5. Conclusions and Future Work

This research proposed a smart, collaborative health care system to detect and analyze COVID-19 as a case study. Compared with state-of-the-art approaches, the proposed model employed big data and AI techniques to outperform the binary and multi-class classification. COVID-19 was accurately diagnosed using CNN and Darknet deep learning algorithms with excellent accuracy values, which showed the model’s performance. An open-source dataset was used to evaluate the model’s accuracy. We identified that the CT scan images were more efficient than other modalities and that the results showed 98% accuracy.

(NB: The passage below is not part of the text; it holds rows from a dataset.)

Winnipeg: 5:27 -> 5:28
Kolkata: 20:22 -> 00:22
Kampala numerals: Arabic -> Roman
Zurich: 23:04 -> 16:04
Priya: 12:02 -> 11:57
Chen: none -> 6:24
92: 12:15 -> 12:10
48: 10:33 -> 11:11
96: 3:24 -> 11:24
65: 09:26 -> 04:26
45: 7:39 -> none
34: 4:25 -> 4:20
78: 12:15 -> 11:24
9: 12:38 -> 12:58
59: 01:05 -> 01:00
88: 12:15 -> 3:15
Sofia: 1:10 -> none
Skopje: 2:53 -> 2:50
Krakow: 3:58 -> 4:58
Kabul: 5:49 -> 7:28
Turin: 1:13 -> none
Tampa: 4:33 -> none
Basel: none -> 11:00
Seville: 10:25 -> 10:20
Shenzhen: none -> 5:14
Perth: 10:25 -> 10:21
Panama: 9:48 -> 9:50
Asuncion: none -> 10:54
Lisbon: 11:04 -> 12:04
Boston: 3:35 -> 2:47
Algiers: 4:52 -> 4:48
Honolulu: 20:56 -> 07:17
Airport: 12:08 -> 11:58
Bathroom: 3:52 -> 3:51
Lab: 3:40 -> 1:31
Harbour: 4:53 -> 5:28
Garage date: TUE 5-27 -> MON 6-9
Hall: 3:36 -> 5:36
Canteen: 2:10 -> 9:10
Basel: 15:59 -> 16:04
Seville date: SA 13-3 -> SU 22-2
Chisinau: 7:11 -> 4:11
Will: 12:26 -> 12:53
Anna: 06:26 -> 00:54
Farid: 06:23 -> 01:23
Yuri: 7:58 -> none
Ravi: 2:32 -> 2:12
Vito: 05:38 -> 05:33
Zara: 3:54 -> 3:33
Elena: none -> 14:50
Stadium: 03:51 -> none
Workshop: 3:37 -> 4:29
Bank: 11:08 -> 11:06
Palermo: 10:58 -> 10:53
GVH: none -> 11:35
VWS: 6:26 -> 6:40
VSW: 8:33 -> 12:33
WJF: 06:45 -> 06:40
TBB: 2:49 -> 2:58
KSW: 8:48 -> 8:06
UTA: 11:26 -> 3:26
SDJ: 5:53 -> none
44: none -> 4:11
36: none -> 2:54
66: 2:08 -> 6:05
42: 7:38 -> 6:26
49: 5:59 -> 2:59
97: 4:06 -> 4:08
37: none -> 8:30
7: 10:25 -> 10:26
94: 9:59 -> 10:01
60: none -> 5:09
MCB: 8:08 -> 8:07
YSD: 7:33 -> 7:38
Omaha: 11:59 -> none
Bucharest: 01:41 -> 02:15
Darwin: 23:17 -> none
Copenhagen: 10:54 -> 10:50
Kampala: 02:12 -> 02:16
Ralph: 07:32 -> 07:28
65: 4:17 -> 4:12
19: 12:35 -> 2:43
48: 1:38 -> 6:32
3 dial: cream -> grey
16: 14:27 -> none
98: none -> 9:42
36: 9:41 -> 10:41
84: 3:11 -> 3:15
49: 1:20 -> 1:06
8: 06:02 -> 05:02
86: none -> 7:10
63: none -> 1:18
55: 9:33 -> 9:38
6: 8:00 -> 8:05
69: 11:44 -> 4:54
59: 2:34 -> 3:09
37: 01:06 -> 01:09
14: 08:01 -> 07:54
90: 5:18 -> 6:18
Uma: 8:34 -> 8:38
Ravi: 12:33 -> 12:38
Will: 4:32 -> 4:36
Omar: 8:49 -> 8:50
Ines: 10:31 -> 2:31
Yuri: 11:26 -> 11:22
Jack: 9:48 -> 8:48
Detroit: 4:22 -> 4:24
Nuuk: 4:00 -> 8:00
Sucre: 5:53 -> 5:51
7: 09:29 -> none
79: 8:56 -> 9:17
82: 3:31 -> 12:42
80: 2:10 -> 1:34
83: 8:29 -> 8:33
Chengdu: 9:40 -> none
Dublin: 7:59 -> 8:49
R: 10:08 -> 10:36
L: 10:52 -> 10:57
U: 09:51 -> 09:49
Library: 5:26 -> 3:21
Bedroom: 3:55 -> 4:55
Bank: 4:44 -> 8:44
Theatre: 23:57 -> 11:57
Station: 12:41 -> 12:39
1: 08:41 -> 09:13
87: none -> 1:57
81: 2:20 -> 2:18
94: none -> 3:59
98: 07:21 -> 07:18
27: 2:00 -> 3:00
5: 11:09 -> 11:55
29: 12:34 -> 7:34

This model can be used for clinical use after experimenting with more images, and it will replace other tools used for COVID-19 diagnosis. In future work, more can be done to source a larger dataset, apply various prediction algorithms, and train the model using more updated parameters. Furthermore, the Internet of Things and blockchain will be integrated as a concrete architecture to fulfil the complete requirements of the system.